[[ DATA SUPPLIED, beginning ]]
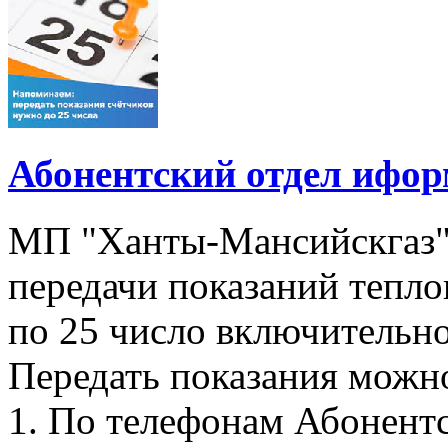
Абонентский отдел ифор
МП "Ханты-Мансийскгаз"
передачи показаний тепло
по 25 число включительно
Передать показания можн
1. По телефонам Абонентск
[[ DATA SUPPLIED, end ]]
[[ DATA SUPPLIED, beginning ]]
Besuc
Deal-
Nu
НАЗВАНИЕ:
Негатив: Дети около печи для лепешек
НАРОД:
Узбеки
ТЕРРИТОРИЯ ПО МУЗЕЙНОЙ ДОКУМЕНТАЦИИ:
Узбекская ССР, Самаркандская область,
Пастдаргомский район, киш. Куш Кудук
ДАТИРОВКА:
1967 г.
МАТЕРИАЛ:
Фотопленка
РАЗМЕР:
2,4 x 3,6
[[ DATA SUPPLIED, end ]]
— WORK TASK —
Report every line in the records above that contains the string "ДОКУМЕНТАЦИИ". The match is case-sensitive.

— ANSWER BOX —
ТЕРРИТОРИЯ ПО МУЗЕЙНОЙ ДОКУМЕНТАЦИИ:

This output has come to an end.